Of course, none of this is true.

Perhaps the starkest example of the first argument came from Brendan O’Neill, editor of Koch-funded website Spiked, who argued that “this pandemic has shown us what life would be like if environmentalists got their way”. Jeremy Clarkson in The Times echoed this sentiment, arguing that for “hardcore environmentalists”, the Coronavirus lockdown is “their idea of a wet dream. Fewer people, no travel, no pollution and, as a smear of icing on the cake, no commerce”.

To be clear, no sensible environmentalist sees the situation in this way. For decades, climate campaigners and scientists have been suggesting policy solutions, such as a carbon tax or fee-and-dividend system, that would allow policy-makers to address the climate crisis in a way which supports commerce and means that restrictive measures would not need to be resorted to.

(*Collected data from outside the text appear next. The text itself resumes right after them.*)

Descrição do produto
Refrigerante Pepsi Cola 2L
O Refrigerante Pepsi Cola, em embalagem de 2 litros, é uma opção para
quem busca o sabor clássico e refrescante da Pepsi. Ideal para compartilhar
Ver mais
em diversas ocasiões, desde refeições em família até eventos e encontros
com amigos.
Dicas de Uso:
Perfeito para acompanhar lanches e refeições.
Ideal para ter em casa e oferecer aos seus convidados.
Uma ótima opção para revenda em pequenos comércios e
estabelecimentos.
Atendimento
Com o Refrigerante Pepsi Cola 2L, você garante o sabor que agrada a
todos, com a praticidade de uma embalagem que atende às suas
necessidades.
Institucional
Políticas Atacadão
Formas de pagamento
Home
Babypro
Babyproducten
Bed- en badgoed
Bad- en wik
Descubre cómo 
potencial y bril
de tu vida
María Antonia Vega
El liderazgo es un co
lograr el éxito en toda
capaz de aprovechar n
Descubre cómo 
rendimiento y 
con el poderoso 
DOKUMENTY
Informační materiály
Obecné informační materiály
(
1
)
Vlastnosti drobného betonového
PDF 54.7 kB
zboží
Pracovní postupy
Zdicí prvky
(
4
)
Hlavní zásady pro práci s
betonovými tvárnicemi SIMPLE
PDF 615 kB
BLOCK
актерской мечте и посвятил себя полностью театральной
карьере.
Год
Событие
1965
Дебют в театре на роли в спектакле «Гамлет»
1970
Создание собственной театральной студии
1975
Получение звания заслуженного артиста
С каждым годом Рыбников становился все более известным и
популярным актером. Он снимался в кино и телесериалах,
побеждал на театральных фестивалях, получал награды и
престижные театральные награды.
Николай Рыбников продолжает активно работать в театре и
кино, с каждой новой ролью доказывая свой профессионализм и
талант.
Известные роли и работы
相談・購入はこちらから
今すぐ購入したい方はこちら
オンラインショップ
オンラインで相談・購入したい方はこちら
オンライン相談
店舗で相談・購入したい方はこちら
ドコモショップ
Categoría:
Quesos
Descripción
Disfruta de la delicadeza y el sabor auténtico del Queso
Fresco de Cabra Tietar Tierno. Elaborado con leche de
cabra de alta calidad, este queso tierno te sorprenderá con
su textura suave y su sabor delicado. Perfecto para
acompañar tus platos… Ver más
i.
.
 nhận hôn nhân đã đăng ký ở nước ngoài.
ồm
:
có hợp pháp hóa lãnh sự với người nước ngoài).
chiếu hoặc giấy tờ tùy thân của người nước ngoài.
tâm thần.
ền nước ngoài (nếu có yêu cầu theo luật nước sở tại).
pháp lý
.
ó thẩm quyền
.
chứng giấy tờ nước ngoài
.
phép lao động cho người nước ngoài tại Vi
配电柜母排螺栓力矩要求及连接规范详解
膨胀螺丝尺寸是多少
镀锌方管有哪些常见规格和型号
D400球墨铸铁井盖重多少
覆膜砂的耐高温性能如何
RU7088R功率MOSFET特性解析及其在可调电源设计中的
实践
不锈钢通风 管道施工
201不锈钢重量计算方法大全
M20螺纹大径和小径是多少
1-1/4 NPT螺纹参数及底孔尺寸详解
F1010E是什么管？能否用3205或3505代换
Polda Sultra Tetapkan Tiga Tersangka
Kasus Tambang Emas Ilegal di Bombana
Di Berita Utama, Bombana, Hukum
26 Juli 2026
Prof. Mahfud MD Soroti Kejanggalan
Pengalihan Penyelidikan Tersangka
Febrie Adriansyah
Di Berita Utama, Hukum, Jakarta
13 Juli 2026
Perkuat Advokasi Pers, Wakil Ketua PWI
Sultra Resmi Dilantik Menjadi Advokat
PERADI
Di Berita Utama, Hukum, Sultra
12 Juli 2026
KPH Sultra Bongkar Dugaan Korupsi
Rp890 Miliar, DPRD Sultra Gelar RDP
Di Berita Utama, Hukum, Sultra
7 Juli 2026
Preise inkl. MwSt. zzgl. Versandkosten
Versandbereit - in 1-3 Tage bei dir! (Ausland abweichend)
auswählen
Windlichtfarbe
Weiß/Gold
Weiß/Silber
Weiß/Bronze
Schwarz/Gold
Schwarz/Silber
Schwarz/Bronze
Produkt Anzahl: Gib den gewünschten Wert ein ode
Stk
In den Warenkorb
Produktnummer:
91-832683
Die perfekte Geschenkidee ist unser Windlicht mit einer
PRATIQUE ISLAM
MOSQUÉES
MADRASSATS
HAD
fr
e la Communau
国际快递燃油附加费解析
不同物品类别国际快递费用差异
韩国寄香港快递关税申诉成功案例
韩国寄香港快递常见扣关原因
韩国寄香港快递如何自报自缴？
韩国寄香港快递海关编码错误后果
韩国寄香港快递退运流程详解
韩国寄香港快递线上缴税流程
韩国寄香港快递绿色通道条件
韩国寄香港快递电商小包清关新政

It seems remarkable to have to state it but the last thing environmentalists want is for people to die. The second-to-last thing that most environmentalists want is massive restrictions on liberty to address the looming climate and ecological crisis. It’s just that, yes, actually dealing with the climate crisis as well would be great.

But that, of course, isn’t really the point of polemics such as Clarkson and O’Neill’s. The point is to ensure that the current evidence that governments can nimbly address damaging global events isn’t translated into action in other areas – like the climate crisis.


War on Experts

That’s where the second argument comes in, one of which the UK’s principal climate science denial campaign group, the Global Warming Policy Foundation (GWPF), is particularly fond. 

Despite repeated and loud warnings from thousands of scientists across the globe, the GWPF and others with a vested interest in protecting the high-carbon status quo are determined that climate change should not be seen as a crisis. And, for weeks now, the group has been sharing content that tries to downplay the climate crisis in the face of what some writers claim is the ‘more real’ threat of COVID-19. 

The GWPF’s European counterpart, the Climate Intelligence Foundation (CLINTEL), last week wrote an ‘open letter’ to world leaders, which boldly stated: “Your Excellencies, compared to COVID-19, climate change is a non-problem!” 

Telegraph columnist Sherelle Jacobs even went so far as to call for funding to be stripped from climate modelling and put towards dealing with the more “uncontested” field of pandemics.

That is despite decades of evidence showing the significant economic harm and death toll of runaway emissions.

The GWPF, CLINTEL and others do this as part of a broader war on experts. After all, if people don’t know who to trust, then they tend to trust no one at all and just carry on as they were – burning fossil fuels with abandon and making profit for big oil.

Finally, on top of various calls from climate science deniers for the pandemic to catalyse further immigration restrictions and demonise China, there are some suggesting that COVID-19 isn’t even worth worrying about. For them, it’s all a big government plot to control citizens. Fewer people seem to be making this argument in the UK than across the Atlantic, where some climate science deniers are allegedly using the Coronavirus as an excuse to hawk hack remedies. But, of that small number, there are some familiar faces – from ‘weatherman’ Piers Corbyn to CLINTEL founder Marcel Crok.

Why are climate science deniers doing this? Because from climate to COVID-19, crisis response requires people working together. You don’t need to persuade everyone that something is a hoax to prevent action, you just need to persuade enough people to ensure that the response isn’t effective. 

These talking heads implore people to ‘look at how evil the opposition is’, to ‘not trust experts’ and to see the situation as ‘a hoax’. This worldview will be familiar to anyone that has tracked climate disinformation over the past two decades. COVID-19 has simply provided these purveyors of disinformation with a new cloak.